Em razão disso, no Juizado Especial, o potencial conflito de interesses entre o advogado do segurado e o segurado não se põe no momento da sentença, que nunca estabelece honorários. O problema só poderia ter início no momento da prolação do acórdão da Turma Recursal, razão pela qual o fundamento da Súmula 111 do STJ não ocorre nos Juizados.
Nos termos do art. 55 da LJE, os honorários têm por base de cálculo o valor da condenação ("honorários de advogado, que serão fixados entre dez por cento e vinte por cento do valor de condenação"). A condenação, de sua vez e a princípio, abrange também o que é devido até o acórdão, que fixa os honorários.
Logo, a transposição da inteligência da Súmula para os Juizados Especiais consistiria em concluir que, na base de cálculo dos honorários, compreendem-se as mensalidades vencidas até a data do acórdão que fixou aqueles.
Em verdade, em sede de Juizados Especiais, tem-se um conjunto de fatores autônomos que também devem ser considerados na solução. O sistema de Juizados é francamente permeado por disposições que fixam o desestímulo ao recurso:
(i) não há honorários de advogado na instância de origem (LJE, art. 55);
(ii) só há honorários na hipótese dupla sucumbência do recorrente (vencido, sucessivamente, no Juizado e na Turma Recursal); e
(iii) o preparo do recurso, quando devido, deve ser feito integralmente em 48 horas a contar da interposição, sem chance de intimação posterior para recolhimento ou complementação (LJE, art. 42, §1º).
Fixado esse princípio, não se vê razão para que se dê ao INSS (estamos falando de decisões judiciais com condenação) a oportunidade de recorrer da sentença e causar o adiamento da solução da lide, mas, ao mesmo tempo, deixá-lo imune ao aumento da base de cálculo dos honorários em relação ao período entre a sentença e o acórdão da Turma Recursal.
Ou seja, nos Juizados, adotar a sentença como marco final da acumulação de mensalidades que compõem a base de cálculo dos honorários consistiria em estímulo ao recurso fazendário, o que se mostra contrário a todo o sistema dos Juizados.
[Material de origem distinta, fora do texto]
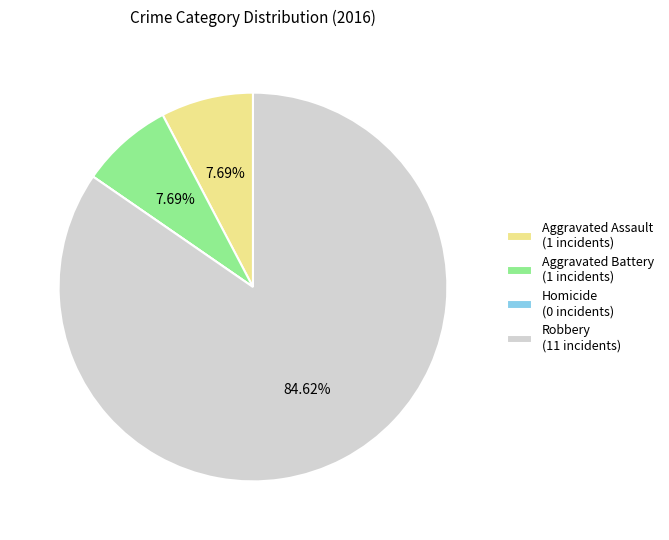

What is the ratio of the value at Aggravated Battery (1 incidents) to the value at Aggravated Assault (1 incidents)?

1.0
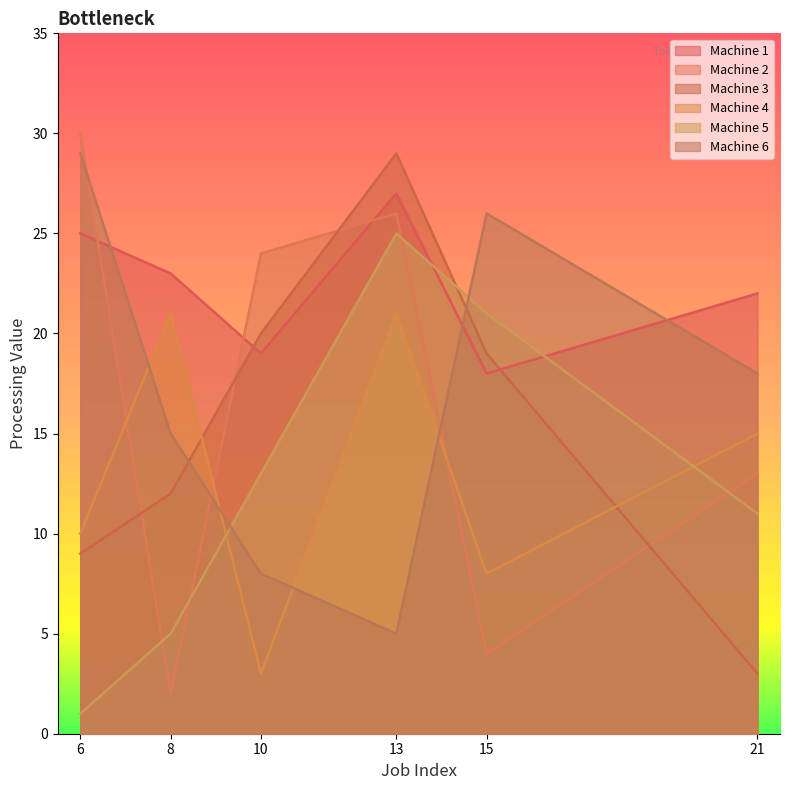

What is the difference between the Machine 2 values at 6 and 13?

4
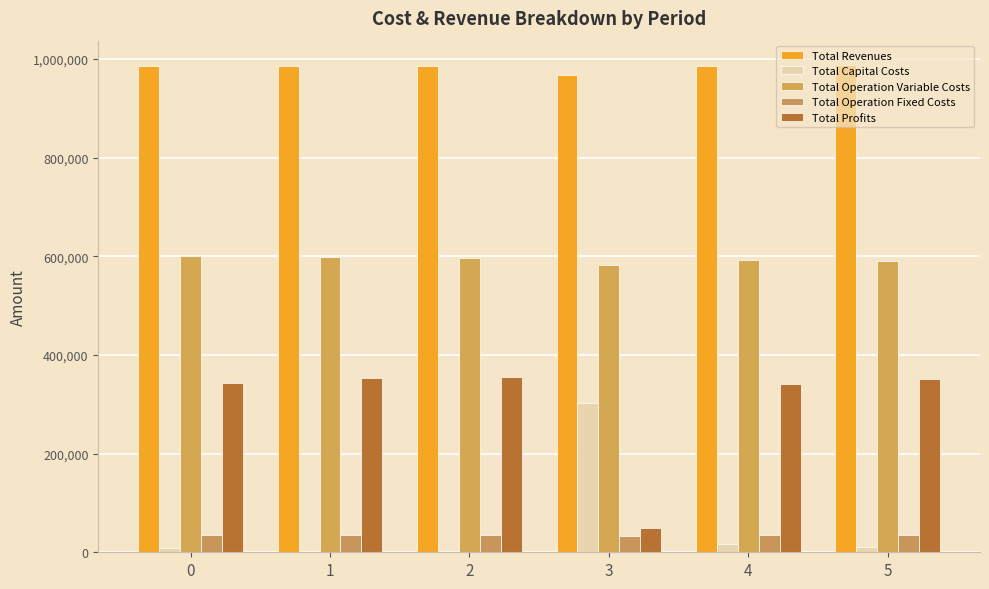

The Total Operation Variable Costs series shows 599851.4 at 0. True or false?

True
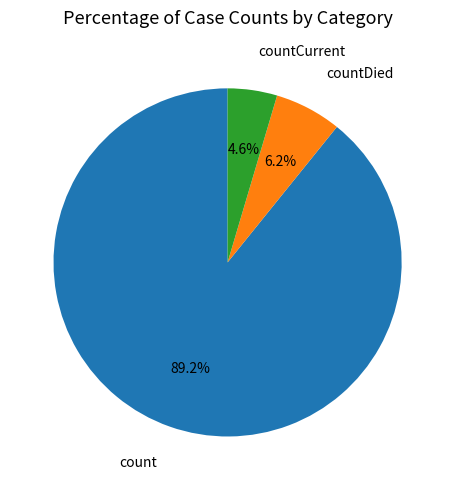

Which category has the biggest portion of the pie?

count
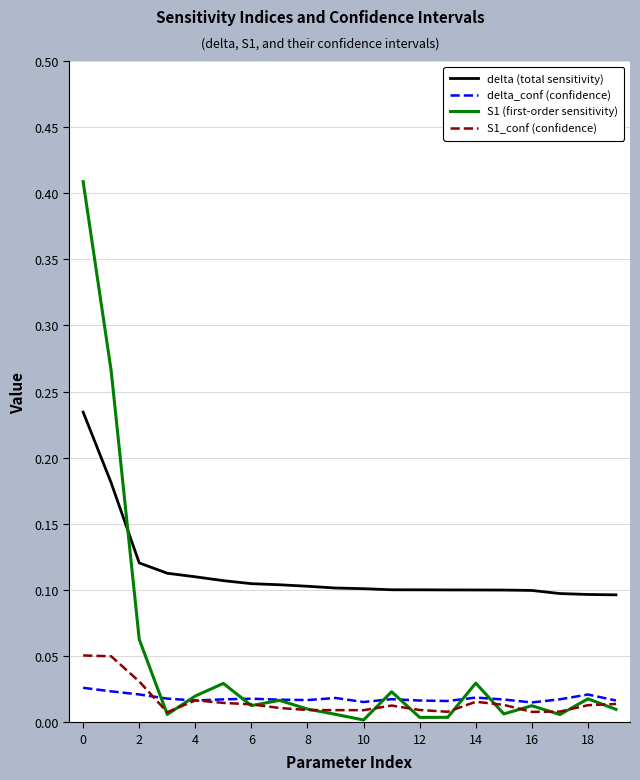

Which series has the widest spread of values?

S1 (first-order sensitivity)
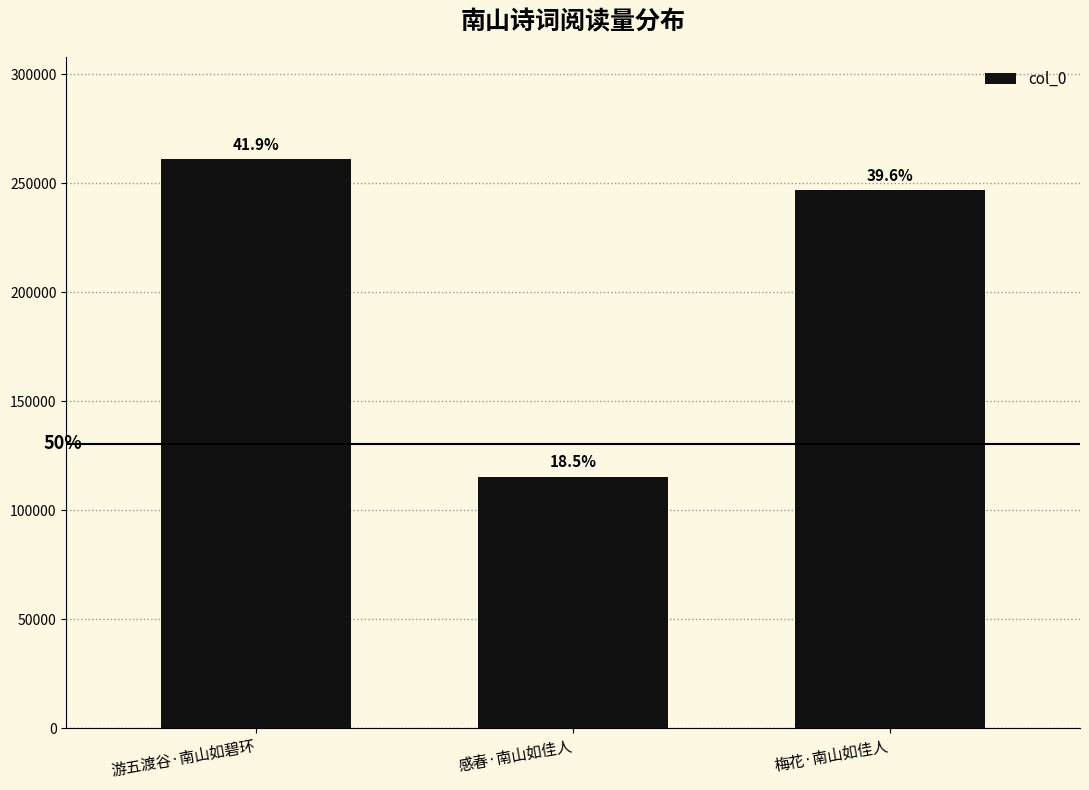

What is the difference between the values at 游五渡谷·南山如碧环 and 感春·南山如佳人?

145613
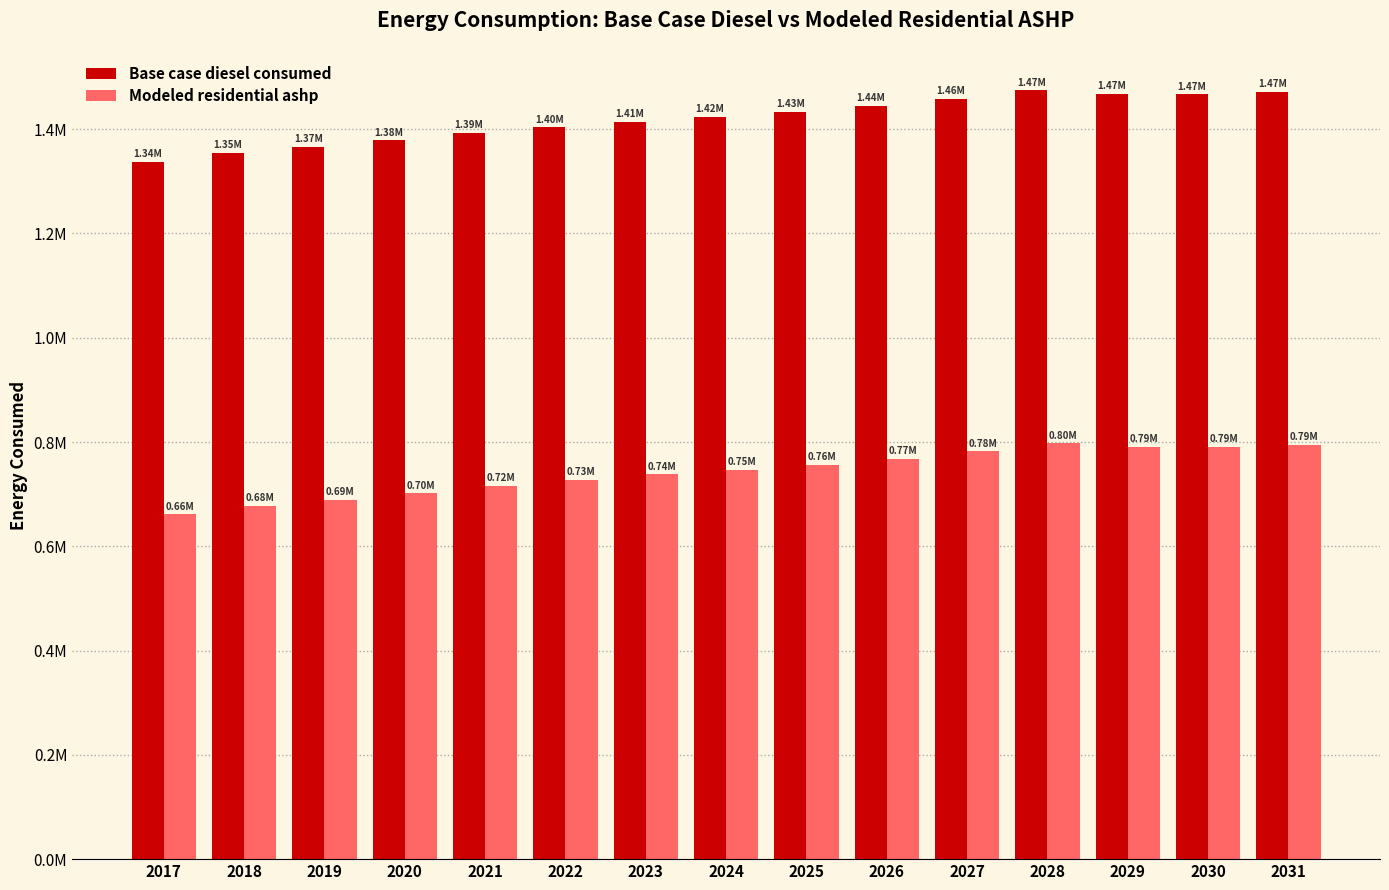

The value of Base case diesel consumed at 2024 is 2094133.0. True or false?

False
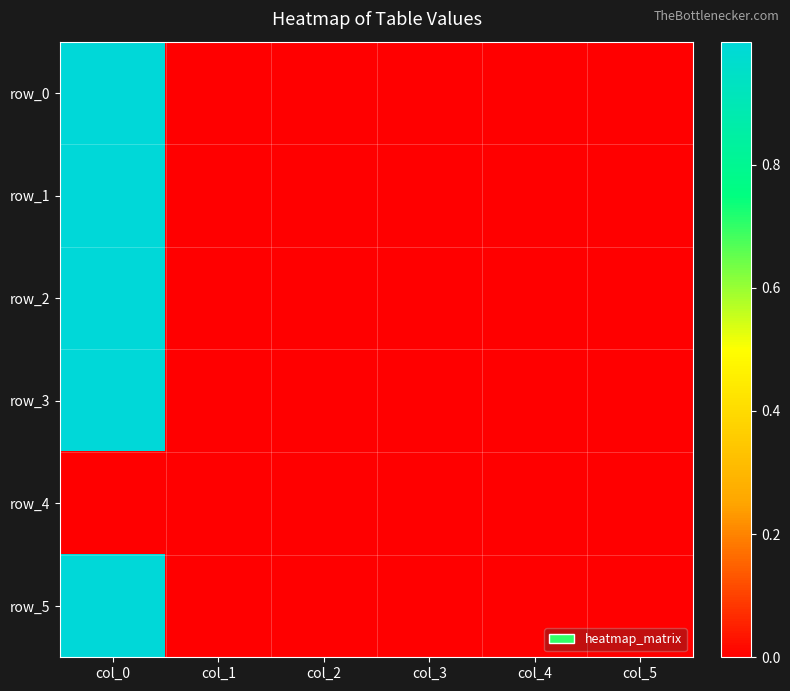

Reading left to right, what are all the values shown in this chart?

row_0: 1.0	0.0	0.0	0.0	-0.0	0.0
row_1: 1.0	0.0	0.0	-0.0	0.0	0.0
row_2: 1.0	0.0	0.0	0.0	0.0	0.0
row_3: 1.0	0.0	0.0	-0.0	-0.0	0.0
row_4: 0.0	0.0	0.0	0.0	0.0	0.0
row_5: 1.0	0.0	0.0	-0.0	0.0	0.0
Portanto, por mais essa razão, temos que a inteligência da Súmula 111 do STJ, aplicada ao Juizado, conduz à conclusão de que a base de cálculo dos honorários compreende as mensalidades vencidas até o acórdão da Turma Recursal que os fixou. Precedente desta 5ª Turma: ED no RI 5037340-54.2019.4.02.5101, j. em 28/09/2020.
5. Decido NEGAR PROVIMENTO AO RECURSO INTERPOSTO PELO INSS, impondo-lhe o pagamento de honorários de 10% sobre o valor da condenação, limitada essa base de cálculo ao somatório das mensalidades vencidas até a data desta decisão.
Intimem-se. Após o trânsito em julgado, dê-se baixa no recurso e remetam-se os autos ao JEF de origem.